Estimation of NO2 and SO2 concentration changes in Europe from meteorological data with Neural Network

Chemical substances of anthropogenic and natural origin released into the atmosphere affect air quality and, as a consequence, the health of the population. As a result, there is a demand for reliable air quality simulations and future scenarios investigating the effects of emission reduction measures. Due to high computational costs, the prediction of concentrations of chemical substances with discretized atmospheric chemistry transport models (CTM) is still a great challenge. An alternative to the cumbersome numerical estimates is a computationally efficient neural network (NN). The design of the NN is much simpler than a CTM and allows approximating any bounded continuous function (i.e., concentration time series) with the desired accuracy.
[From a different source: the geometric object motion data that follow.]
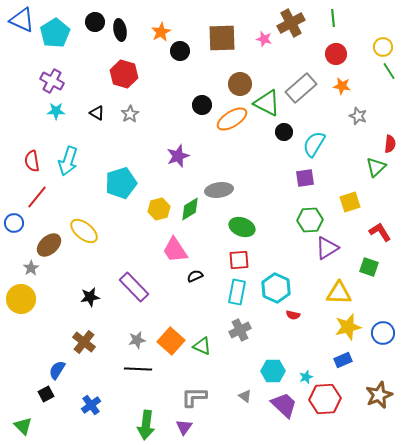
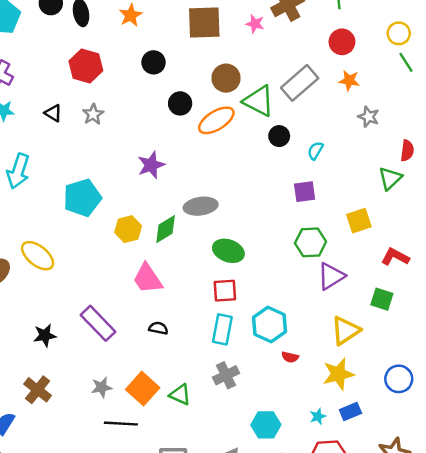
black circle: (180, 51) -> (154, 62), moved
cyan semicircle: (314, 144) -> (315, 151), size x0.6
red L-shape: (380, 232) -> (395, 257), turned -30
black semicircle: (195, 276) -> (158, 328), moved, turned 35
yellow triangle: (339, 293) -> (346, 331), turned -36
yellow star: (348, 327) -> (338, 374), moved
black line: (138, 369) -> (121, 424), moved
cyan star: (306, 377) -> (318, 416), moved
In particular, the NN trained on a set of CTM estimates can produce similar to CTM estimates up to the approximation error. We test the ability of a NN to produce CTM concentration estimates with the example of daily mean summer NO2 and SO2 concentrations. The measures of success in these tests are the difference in the consumption of computational resources and the difference between NN and CTM concentration estimates. Relying on the fact that after spin-up, CTM estimates are independent of the initial concentrations, we show that recurrent NN can also spin-up and predict atmospheric chemical state without having input concentration data. Moreover, we show that if the emission scenario does not change significantly from year to year, the NN can predict daily mean concentrations from meteorological data only.